[YOUR ASSIGNMENT]
Would you return, word for word, the lines of the data below from the line with "walked to the" through the line with "dollars circulation.", and no others?

[SUPPLIED RECORDS]
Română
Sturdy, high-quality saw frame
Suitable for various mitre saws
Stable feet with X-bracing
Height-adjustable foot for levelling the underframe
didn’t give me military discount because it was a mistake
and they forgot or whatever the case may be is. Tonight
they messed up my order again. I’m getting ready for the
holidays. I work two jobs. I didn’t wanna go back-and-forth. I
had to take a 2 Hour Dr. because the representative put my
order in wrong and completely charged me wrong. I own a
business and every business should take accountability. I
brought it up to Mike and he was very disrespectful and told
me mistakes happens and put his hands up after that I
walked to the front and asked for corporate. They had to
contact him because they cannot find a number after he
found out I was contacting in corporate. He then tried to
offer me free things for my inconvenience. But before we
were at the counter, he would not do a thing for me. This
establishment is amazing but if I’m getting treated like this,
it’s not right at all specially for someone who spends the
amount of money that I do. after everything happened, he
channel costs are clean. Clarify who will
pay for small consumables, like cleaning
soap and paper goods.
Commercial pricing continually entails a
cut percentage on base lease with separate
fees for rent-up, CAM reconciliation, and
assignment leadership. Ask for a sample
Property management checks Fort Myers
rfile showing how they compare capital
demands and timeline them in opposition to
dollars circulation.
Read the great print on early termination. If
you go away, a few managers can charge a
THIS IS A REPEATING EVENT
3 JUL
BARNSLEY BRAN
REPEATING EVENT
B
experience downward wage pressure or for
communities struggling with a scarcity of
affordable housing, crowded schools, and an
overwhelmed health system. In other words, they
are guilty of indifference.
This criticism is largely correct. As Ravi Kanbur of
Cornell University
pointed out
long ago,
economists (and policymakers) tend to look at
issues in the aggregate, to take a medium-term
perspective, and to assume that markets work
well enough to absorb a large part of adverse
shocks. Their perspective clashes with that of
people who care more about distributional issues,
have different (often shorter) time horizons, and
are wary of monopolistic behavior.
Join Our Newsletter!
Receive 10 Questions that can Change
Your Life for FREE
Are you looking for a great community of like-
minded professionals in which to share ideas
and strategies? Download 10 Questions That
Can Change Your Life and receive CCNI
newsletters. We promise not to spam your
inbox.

* * *

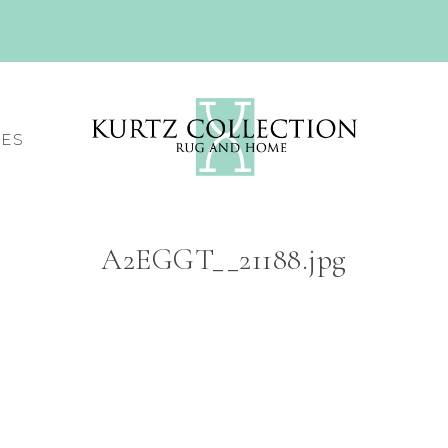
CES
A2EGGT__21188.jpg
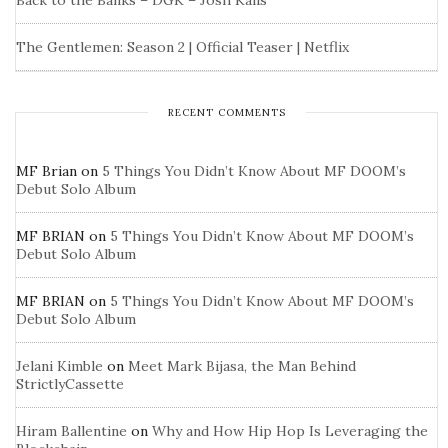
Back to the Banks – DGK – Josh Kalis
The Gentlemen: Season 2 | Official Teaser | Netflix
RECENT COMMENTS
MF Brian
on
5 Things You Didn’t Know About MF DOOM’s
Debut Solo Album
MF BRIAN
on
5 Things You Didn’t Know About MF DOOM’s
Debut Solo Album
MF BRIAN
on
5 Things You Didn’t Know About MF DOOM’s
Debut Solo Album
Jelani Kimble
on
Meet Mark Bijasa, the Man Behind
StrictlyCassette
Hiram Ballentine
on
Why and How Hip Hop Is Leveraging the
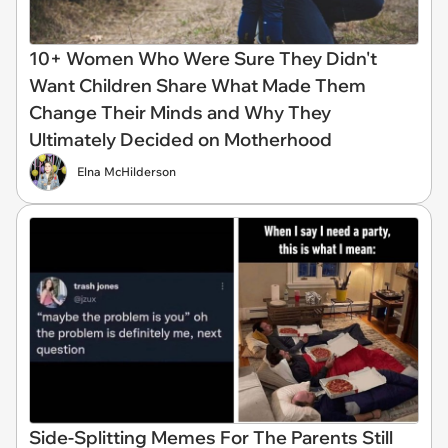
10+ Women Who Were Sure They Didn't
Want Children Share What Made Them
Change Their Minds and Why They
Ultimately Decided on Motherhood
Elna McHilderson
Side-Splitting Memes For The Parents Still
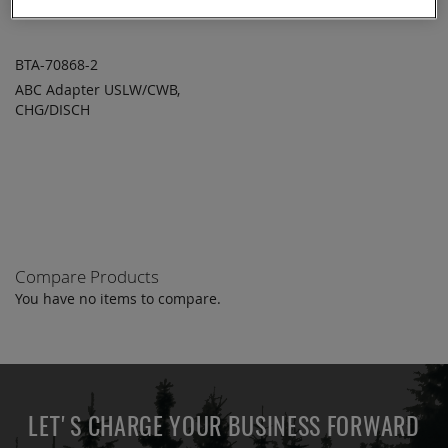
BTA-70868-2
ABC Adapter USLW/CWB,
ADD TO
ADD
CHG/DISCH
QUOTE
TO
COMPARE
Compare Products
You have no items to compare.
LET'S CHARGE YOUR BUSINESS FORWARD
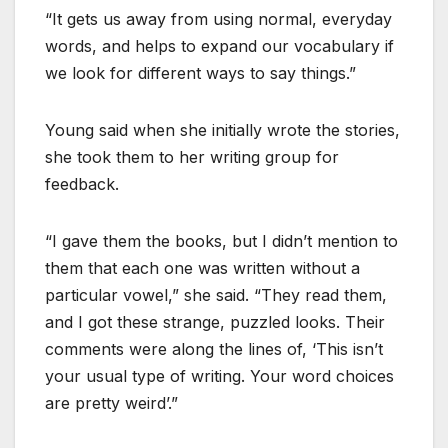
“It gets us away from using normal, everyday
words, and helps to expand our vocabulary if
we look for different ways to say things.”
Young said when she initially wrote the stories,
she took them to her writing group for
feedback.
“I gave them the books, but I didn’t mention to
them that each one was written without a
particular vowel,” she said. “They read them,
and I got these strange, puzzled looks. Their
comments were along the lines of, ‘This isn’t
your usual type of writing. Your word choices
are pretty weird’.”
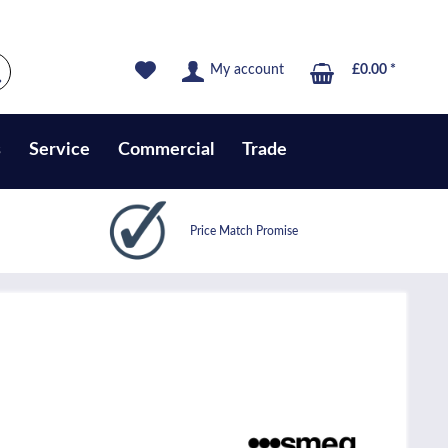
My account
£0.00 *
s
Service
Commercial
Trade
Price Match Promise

* * *

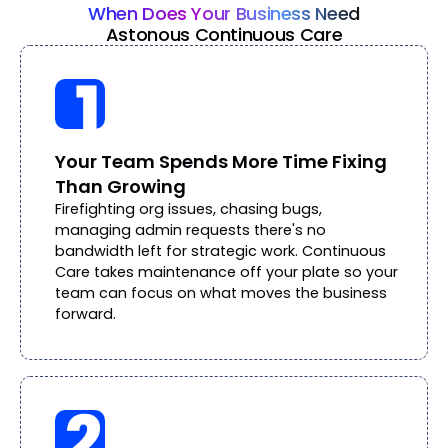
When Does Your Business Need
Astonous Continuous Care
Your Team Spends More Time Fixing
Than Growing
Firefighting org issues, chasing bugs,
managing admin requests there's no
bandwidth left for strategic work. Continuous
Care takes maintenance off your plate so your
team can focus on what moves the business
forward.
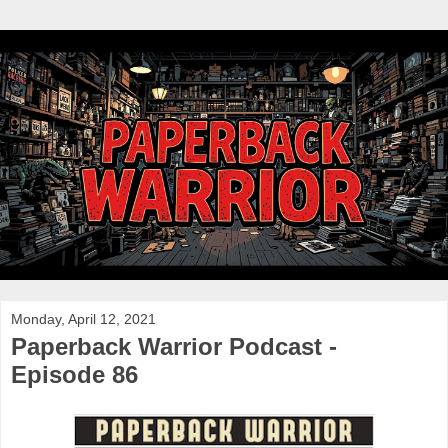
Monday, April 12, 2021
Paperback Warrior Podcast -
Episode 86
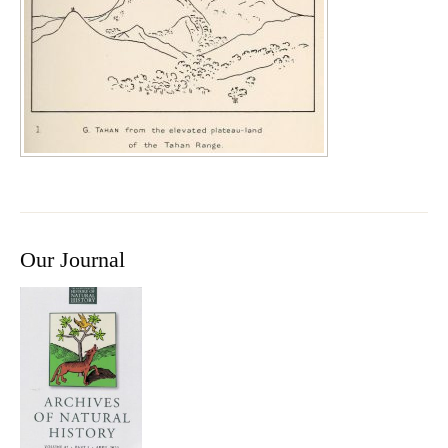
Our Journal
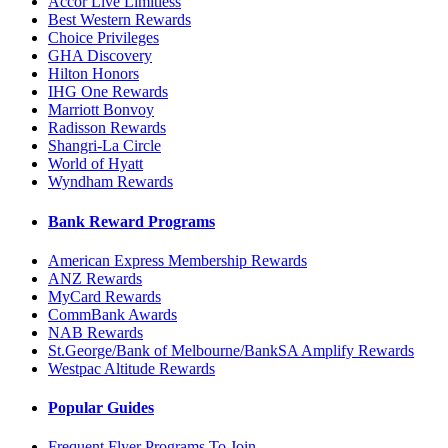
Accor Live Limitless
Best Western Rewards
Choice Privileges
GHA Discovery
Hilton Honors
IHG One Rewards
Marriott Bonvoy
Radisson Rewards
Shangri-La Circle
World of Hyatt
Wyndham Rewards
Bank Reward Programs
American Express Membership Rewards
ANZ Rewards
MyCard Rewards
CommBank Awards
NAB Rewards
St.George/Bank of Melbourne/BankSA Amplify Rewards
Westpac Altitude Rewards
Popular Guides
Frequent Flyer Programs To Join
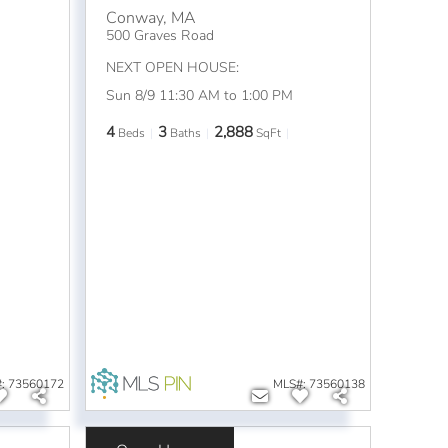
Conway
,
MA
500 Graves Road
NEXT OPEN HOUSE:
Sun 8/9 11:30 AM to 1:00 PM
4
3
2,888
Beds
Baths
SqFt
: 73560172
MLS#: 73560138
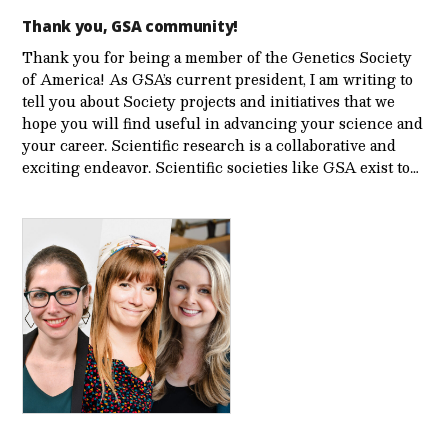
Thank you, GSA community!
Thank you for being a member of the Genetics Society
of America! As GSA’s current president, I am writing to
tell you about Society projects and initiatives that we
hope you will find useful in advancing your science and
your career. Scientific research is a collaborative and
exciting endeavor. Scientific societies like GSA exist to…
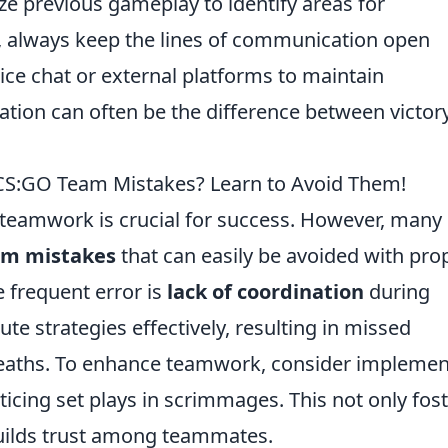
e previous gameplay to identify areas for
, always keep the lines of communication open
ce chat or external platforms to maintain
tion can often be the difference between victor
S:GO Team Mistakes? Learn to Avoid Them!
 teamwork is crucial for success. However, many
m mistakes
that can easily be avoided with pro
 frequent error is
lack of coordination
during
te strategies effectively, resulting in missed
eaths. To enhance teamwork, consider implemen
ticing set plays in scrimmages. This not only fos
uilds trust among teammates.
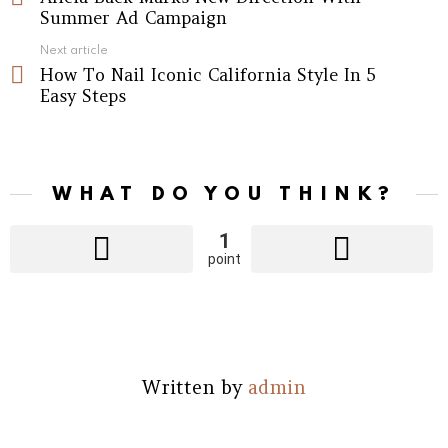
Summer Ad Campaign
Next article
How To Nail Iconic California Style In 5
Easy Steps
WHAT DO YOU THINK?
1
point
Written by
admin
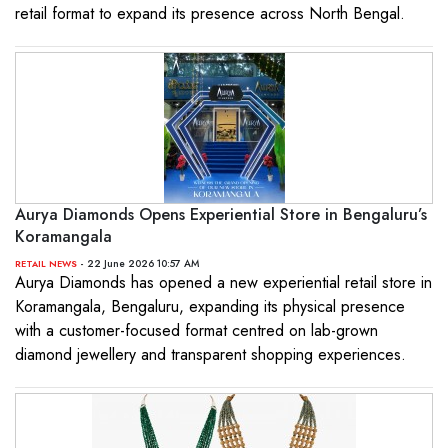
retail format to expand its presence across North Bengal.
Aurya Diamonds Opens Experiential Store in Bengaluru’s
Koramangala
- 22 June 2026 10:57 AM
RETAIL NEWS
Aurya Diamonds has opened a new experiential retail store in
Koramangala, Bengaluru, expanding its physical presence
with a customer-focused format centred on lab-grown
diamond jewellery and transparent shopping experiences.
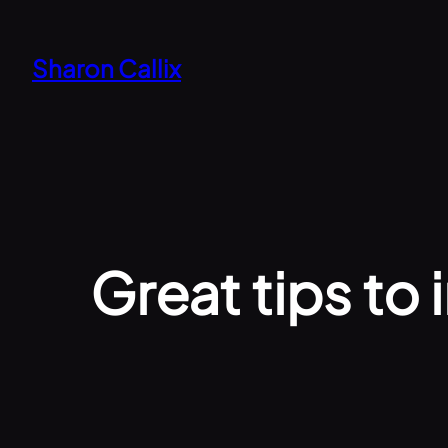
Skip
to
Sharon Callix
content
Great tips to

[WRITTEN ANSWER]
walked to the front and asked for corporate. They had to
contact him because they cannot find a number after he
found out I was contacting in corporate. He then tried to
offer me free things for my inconvenience. But before we
were at the counter, he would not do a thing for me. This
establishment is amazing but if I’m getting treated like this,
it’s not right at all specially for someone who spends the
amount of money that I do. after everything happened, he
channel costs are clean. Clarify who will
pay for small consumables, like cleaning
soap and paper goods.
Commercial pricing continually entails a
cut percentage on base lease with separate
fees for rent-up, CAM reconciliation, and
assignment leadership. Ask for a sample
Property management checks Fort Myers
rfile showing how they compare capital
demands and timeline them in opposition to
dollars circulation.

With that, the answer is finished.